Tamsen remained silent. To speak would be just as damning.
To her surprise, though, Mary Graves pushed her way through the crowd that had gathered, an indignant look on her face. “Why, that’s ridiculous. How is that proof that Mrs. Donner had anything to do with your child’s disappearance? Anyone could’ve put it there. Someone who didn’t like her, for instance.” Tamsen saw how Peggy Breen and Eleanor Eddy shrank back at Mary Graves’s suggestion.
“That’s enough out of you.” Franklin Graves was suddenly at his daughter’s side, the brute giving her a rough jerk to silence her.
But Charles Stanton, tall and strong and determined, put an arm on Mary to steady her. Tamsen felt a violent pang at the sight of him. He was clearly smitten with Mary. She had lost him entirely to the girl now, and though she’d given up on him for herself, the realization still stung.
“With respect, Mr. Graves,” Stanton said, “you shouldn’t speak to your daughter like that. She’s talking sense—more sense than anyone else I’ve heard tonight.”
Franklin Graves glared at him with real hatred in his eyes. “Why, you’ve got a nerve talking to me like that. I ought—”
But before the argument could escalate further, Graves was cut off by George, who stepped in front of Tamsen, sheltering her with his broad body. “Now listen to me, everyone . . . You’re wrong, Mrs. Pike. My wife has been with me all night in our tent, I can assure you. She couldn’t have left that item at your campsite. You have my word on it. We need to turn our focus toward finding the boy.”
“Not you,” Franklin Graves said. “You’ll be doing no such thing. We got rid of Reed when the power had gone too far to his head, and now looks like you’re the next.
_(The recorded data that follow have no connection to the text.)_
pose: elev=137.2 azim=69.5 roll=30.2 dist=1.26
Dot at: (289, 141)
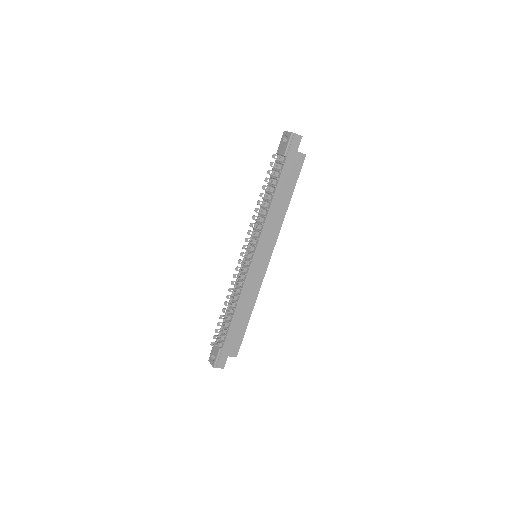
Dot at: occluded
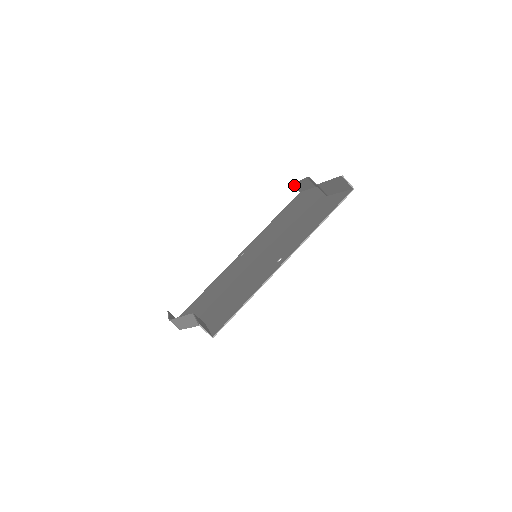
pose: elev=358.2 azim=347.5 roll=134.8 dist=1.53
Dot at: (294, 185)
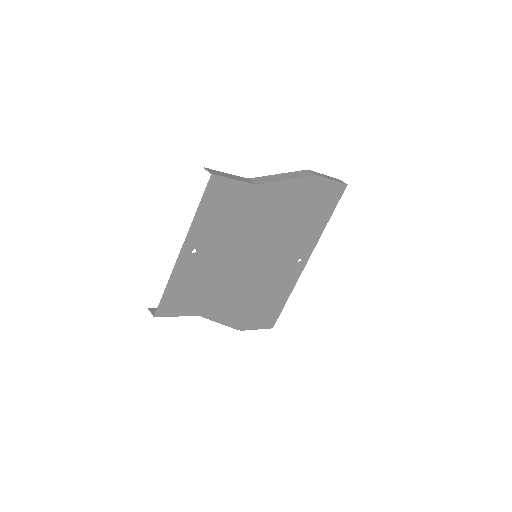
Dot at: (339, 180)
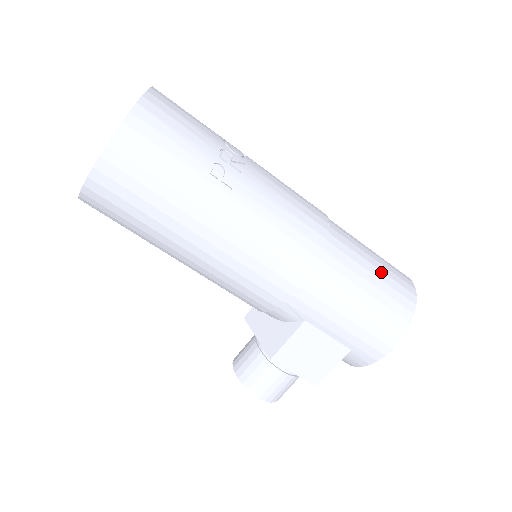
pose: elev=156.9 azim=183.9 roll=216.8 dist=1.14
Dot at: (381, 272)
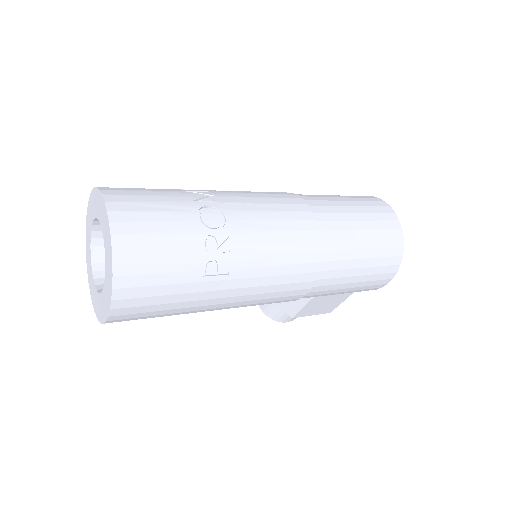
Dot at: (371, 240)
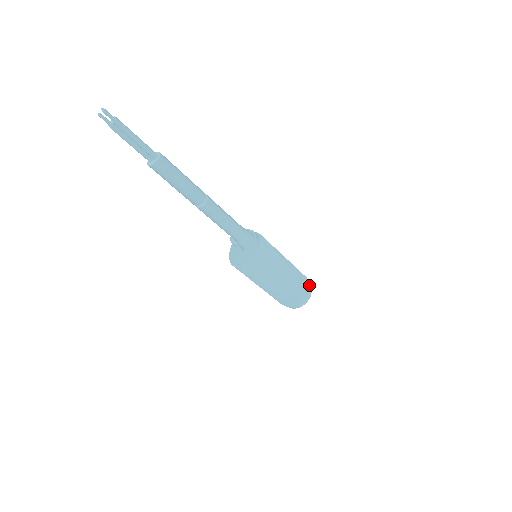
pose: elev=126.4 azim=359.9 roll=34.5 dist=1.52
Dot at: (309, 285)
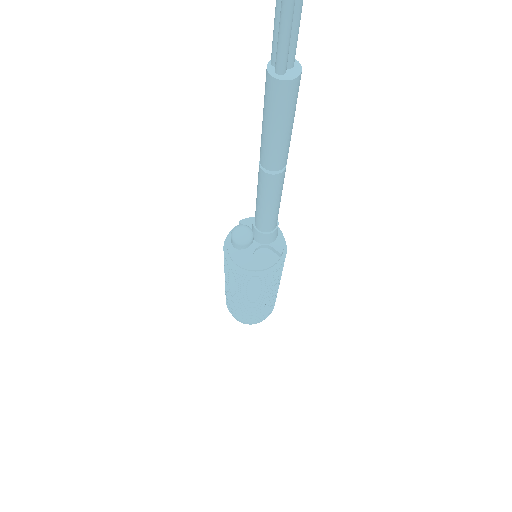
Dot at: occluded
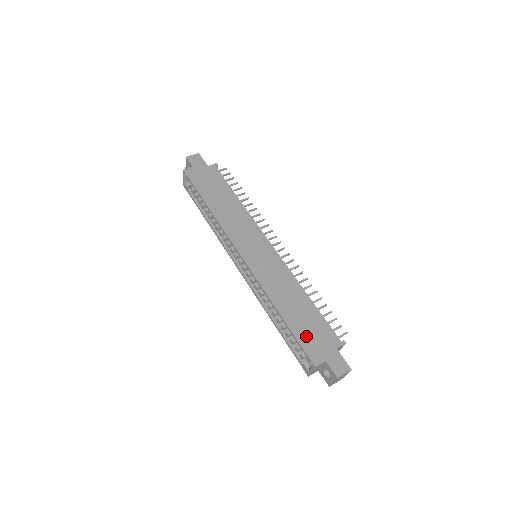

Can’t have murderers among us and I don’t care the reason.”
George swelled like a tom turkey puffing out its chest. Tamsen had seen that look before when he was ready to reprimand a servant or take the foolish preacher back in Springfield to task. “What utter nonsense!” His voice rose over their heads, sounding more confident than he had in months. “I will not waste my breath defending Tamsen—I have already done so on too many occasions. As for William Pike . . .” George paused, standing over the man’s body, where his wife still wept. He swallowed hard, then looked around at the gathered crowd. “Pike was a good man. But he was acting out of fear. This is what happens when we give in to our fears. I do repent for it, but I will never apologize for protecting my wife.”
Charles Stanton stepped forward. “There is a child missing and we can’t go on shouting and deliberating until he is found.”
But as if in direct response, everyone began talking at once: Peggy Breen sputtering, Patrick Breen rushing to his wife’s defense, Jacob Donner wedging himself between the Breens and his brother, Harriet Pike still wailing over her husband’s prone body. Finally, Franklin Graves broke through the cacophony once more. He wagged a finger at George Donner. “Enough! I daresay I speak for everyone when I say I’m done with you . . . you Donners, with your money and your arrogance, and now this! Going around thinking you’re better than everyone else—and another man dead! Who’ll be next, I ask you?” The crowd had gone quiet, listening to Graves, and a tremor of fear moved through Tamsen. “I’ve had enough! From now on, you keep to yourselves if you know what’s good for you.” He cut a line with his arm in the air as though severing all connection with them.
For a moment, George Donner seemed horror-struck, the color drained from his face, as he realized what this meant, what Tamsen had already realized. The Donners would be pariahs to the rest of the wagon train—would be left to fend for themselves just as Reed had—and it was all Tamsen’s fault. But he recovered quickly, gathering his wife protectively under one arm. “As you say—so be it,” he said as he turned his back on the crowd.